▶ LESETEXT:
"""

Verschiedene Studien zeigen eine starke Varianz sowohl in der Art der angewandten Zwangsmaßnahmen als auch ihrer Prävalenz und Dauer. In der vorliegenden Erhebung waren innerhalb eines Jahres jeder 5. der Untergebrachten von einer Isolierung, 2 % von einer Fixierung und etwa 3 % von einer medikamentösen Zwangsmaßnahme betroffen. Einzelne Patienten im Maßregelvollzug mussten über lange Zeiträume hinweg isoliert oder gar fixiert werden. Diese Ergebnisse ähneln bei eingeschränkter Vergleichbarkeit den in der Literatur gefundenen Studien. Die Prävalenz von Isolierungen bei forensischen Patienten wird in anderen Studien mit 22,6 % ähnlich hoch beschrieben und ist damit deutlich häufiger als bei nichtforensischen Patienten (2,9 %; [20]). Für Fixierungen finden andere Studien mit 3,8 % ebenfalls eine ähnlich hohe Prävalenz bei forensischen Patienten [20]. Bei nichtforensischen Patienten ist die Prävalenz von Fixierungen im Vergleich etwas höher (4,7 %; [20]). Die Anwendung medikamentöser Zwangsbehandlungen wird bezogen auf die Allgemeinpsychiatrie seltener berichtet (0,4–0,6 % vs. 3 %; [20, 21]).

Jede einzelne dieser Maßnahmen ist, unabhängig von ihrer Dauer, zu viel und muss vermieden werden. Die Heterogenität der Häufigkeit der Maßnahmen muss Anlass sein, die Hintergründe aufzuklären und Verbesserungspotenziale zu identifizieren.

Entlassungen

Die Ergebnisse der vorliegenden Befragung tragen der Heterogenität der länderrechtlich geregelten Gestaltung der Einrichtungen, den Unterschieden zwischen den Störungsbildern, deren Behandelbarkeit und deren Verlauf Rechnung. Es fließen aber auch die Urteilspraxis und Gepflogenheiten der zuständigen Gerichte, die Verfügbarkeit komplementärer Einrichtungen und von Anschlussbetreuungsangeboten mit ein. Die Unterbringungsdauern variieren zwischen den Ländern erheblich (z. B. 2019 Dauer bei Beendigung der Maßregel nach § 63 StGB 81,3 Monate [6,7 Jahre] bis 153,4 Monate [12,8 Jahre]; [1]).

"""

▶ Einträge des Datensatzes:
"""

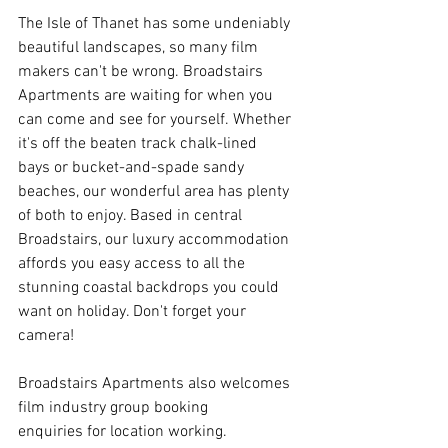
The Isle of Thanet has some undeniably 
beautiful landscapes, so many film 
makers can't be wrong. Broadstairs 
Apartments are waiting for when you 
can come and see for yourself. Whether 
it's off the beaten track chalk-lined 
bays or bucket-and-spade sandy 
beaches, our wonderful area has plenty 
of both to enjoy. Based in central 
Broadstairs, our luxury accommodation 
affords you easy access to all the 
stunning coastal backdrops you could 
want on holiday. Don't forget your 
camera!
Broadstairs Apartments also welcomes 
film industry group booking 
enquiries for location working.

"""

▶ AUFGABENSTELLUNG: Gib bitte den Text über Zwangsmaßnahmen im Maßregelvollzug von „Jede einzelne dieser“ bis „Verbesserungspotenziale zu identifizieren.“ wieder und ersetze darin „Verbesserungspotenziale“ durch „Verbesserungsmöglichkeiten“. Die Einträge spielen hierfür keine Rolle.

▶ ENDGÜLTIGE ANTWORT:
Jede einzelne dieser Maßnahmen ist, unabhängig von ihrer Dauer, zu viel und muss vermieden werden. Die Heterogenität der Häufigkeit der Maßnahmen muss Anlass sein, die Hintergründe aufzuklären und Verbesserungsmöglichkeiten zu identifizieren.